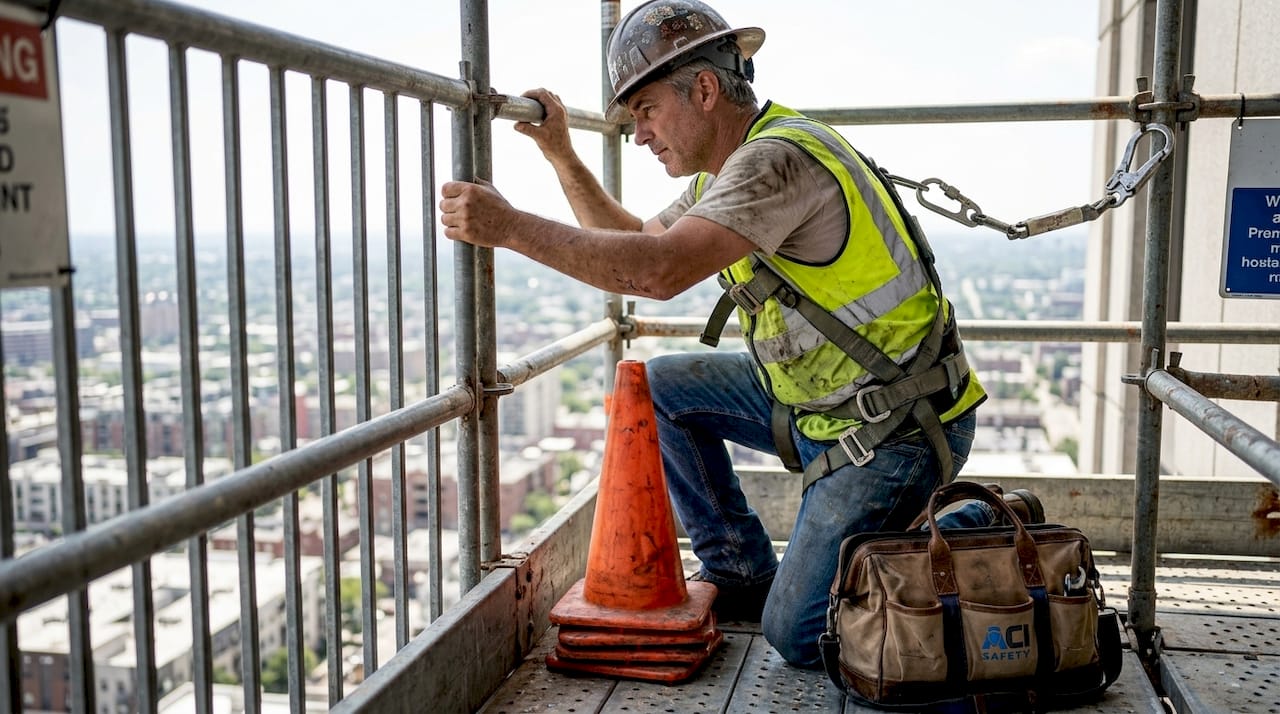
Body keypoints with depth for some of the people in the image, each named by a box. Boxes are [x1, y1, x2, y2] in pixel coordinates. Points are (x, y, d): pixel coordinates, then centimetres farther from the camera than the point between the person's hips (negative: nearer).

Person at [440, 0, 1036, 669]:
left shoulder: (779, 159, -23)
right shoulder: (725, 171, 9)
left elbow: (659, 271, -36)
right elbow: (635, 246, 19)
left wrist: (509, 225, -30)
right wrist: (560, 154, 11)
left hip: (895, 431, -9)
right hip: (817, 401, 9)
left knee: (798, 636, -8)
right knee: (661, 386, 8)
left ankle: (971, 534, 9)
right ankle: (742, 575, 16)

━━━

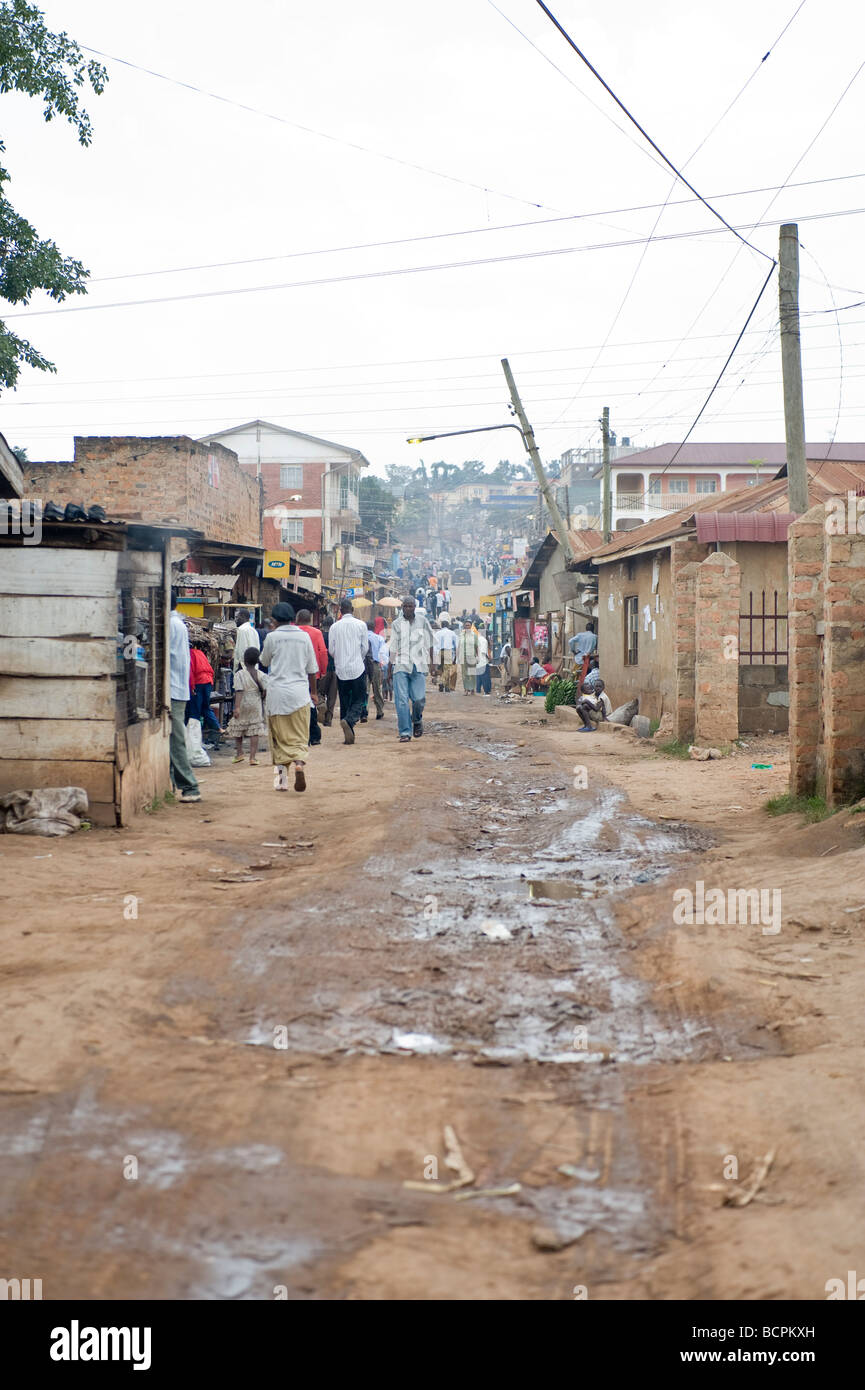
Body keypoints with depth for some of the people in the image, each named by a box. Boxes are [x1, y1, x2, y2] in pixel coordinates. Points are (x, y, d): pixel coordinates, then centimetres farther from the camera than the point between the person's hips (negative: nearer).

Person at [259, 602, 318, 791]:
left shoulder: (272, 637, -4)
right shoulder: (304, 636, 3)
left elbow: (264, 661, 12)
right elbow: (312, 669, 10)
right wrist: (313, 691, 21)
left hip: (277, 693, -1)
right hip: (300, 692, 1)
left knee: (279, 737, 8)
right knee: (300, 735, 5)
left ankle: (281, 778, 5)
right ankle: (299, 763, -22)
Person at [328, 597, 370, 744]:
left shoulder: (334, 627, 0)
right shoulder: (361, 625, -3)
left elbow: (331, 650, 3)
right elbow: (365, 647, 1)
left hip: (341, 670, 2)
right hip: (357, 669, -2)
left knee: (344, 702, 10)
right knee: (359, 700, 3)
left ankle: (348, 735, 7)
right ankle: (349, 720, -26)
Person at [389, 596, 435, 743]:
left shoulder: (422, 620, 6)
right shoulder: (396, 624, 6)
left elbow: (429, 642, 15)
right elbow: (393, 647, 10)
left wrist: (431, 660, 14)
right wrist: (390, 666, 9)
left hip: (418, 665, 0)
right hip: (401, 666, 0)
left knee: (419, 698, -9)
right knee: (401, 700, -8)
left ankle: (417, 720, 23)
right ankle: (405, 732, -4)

━━━

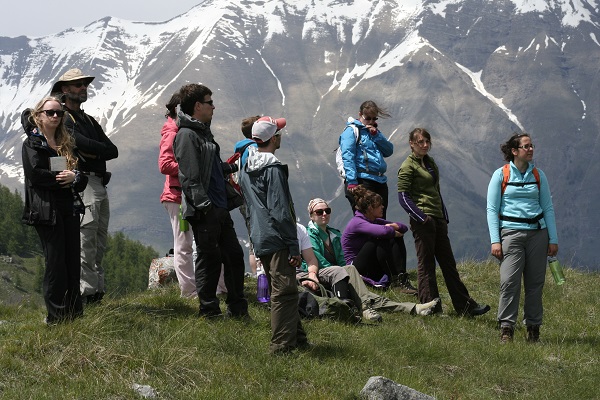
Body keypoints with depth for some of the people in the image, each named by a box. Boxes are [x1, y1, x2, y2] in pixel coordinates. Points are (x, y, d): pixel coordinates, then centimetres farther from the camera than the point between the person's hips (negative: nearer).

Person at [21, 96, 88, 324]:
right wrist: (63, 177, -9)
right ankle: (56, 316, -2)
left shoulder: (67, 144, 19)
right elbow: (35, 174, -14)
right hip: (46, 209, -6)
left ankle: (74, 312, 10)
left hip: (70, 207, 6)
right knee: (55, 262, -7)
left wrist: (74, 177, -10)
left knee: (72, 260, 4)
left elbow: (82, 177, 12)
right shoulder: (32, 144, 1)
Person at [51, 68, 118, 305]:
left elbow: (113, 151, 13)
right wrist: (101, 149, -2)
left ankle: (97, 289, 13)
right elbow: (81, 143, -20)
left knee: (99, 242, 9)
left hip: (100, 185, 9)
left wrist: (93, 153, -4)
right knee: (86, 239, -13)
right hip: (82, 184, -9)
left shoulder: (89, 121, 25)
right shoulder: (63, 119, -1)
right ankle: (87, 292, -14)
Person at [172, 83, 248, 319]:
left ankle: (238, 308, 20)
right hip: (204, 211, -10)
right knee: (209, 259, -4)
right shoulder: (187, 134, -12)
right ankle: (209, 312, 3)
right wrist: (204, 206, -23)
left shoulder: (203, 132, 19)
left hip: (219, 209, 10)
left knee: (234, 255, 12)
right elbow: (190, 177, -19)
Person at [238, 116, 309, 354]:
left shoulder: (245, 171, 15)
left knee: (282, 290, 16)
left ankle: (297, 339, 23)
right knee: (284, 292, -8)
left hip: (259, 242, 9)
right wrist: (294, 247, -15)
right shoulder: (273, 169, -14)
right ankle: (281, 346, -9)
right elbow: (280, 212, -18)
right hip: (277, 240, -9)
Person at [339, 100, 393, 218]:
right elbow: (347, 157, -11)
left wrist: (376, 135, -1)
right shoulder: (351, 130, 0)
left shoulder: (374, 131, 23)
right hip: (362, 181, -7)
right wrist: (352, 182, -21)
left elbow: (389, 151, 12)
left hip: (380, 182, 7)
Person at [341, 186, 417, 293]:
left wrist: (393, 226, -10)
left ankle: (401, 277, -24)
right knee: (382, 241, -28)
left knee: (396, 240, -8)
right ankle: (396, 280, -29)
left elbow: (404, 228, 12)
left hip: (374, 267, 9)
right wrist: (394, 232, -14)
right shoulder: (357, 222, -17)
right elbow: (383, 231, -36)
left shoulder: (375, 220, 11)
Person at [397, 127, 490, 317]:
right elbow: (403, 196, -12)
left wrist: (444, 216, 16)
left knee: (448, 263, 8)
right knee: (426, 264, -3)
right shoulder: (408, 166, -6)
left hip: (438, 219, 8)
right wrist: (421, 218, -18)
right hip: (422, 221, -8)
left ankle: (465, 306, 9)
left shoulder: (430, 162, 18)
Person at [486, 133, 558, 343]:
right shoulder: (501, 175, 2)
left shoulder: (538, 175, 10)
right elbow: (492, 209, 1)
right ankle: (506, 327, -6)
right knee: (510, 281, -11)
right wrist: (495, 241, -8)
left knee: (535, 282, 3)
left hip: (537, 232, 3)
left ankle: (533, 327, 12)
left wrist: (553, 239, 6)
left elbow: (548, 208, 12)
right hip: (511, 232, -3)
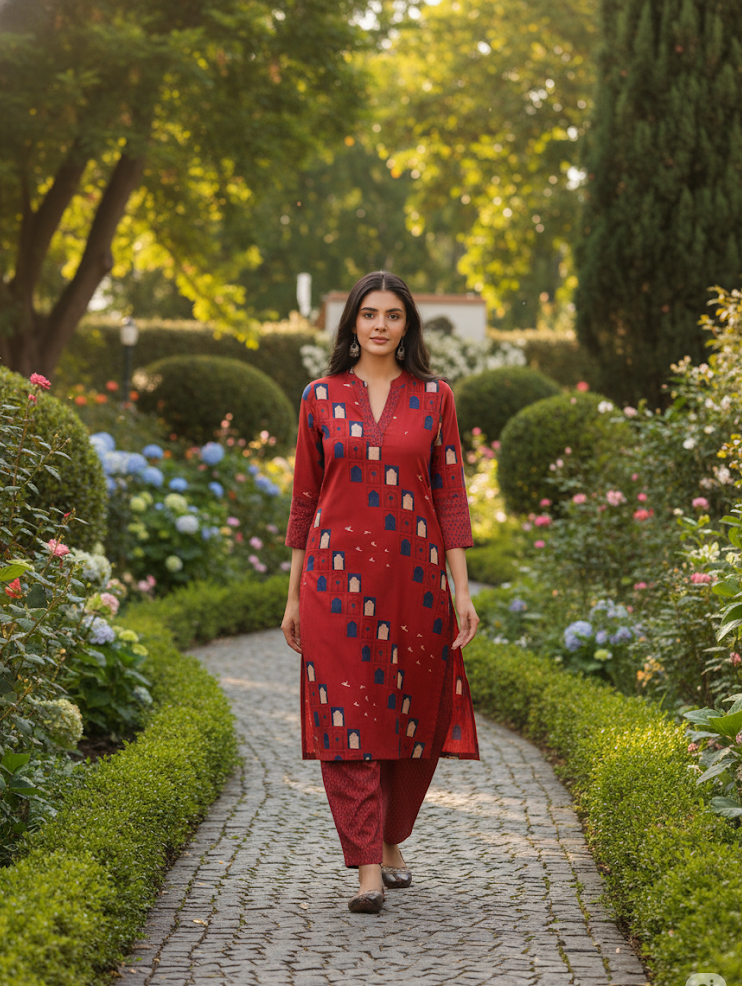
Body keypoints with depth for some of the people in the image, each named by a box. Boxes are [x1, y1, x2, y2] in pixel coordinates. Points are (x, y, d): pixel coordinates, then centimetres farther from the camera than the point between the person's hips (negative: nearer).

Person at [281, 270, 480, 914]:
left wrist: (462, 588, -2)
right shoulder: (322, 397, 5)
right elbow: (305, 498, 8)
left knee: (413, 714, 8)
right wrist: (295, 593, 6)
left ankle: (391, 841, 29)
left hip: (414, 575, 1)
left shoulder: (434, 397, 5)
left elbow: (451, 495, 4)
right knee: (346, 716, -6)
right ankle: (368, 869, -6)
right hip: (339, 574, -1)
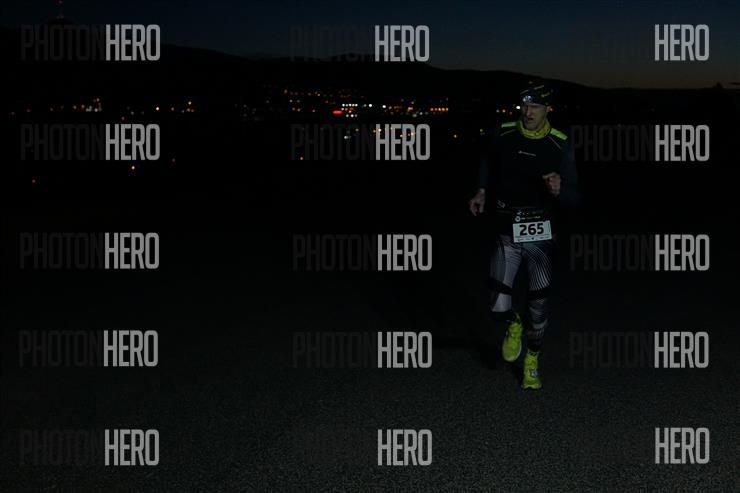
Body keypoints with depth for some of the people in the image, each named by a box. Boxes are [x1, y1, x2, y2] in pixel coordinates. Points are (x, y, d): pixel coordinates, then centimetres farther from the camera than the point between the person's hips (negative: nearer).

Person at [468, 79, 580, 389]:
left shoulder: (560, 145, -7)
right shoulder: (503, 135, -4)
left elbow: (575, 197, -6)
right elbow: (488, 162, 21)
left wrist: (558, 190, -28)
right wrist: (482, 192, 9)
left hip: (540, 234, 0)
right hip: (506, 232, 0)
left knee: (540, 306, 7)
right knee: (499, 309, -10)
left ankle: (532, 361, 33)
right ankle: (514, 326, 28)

━━━

Can you rewrite the stretch from "right hip: (300, 692, 1)" through "right ankle: (349, 720, -26)" with every "knee" changed to "knee joint" and nothing else altered?

Answer below:
right hip: (300, 692, 1)
left knee joint: (279, 737, 8)
right knee joint: (300, 735, 5)
left ankle: (281, 778, 5)
right ankle: (299, 763, -22)
Person at [328, 597, 370, 744]:
left shoulder: (334, 627, 0)
right shoulder: (361, 625, -3)
left elbow: (331, 650, 3)
right elbow: (365, 647, 1)
left hip: (341, 670, 2)
right hip: (357, 669, -2)
left knee joint: (344, 702, 10)
right knee joint: (359, 700, 3)
left ankle: (348, 735, 7)
right ankle: (349, 720, -26)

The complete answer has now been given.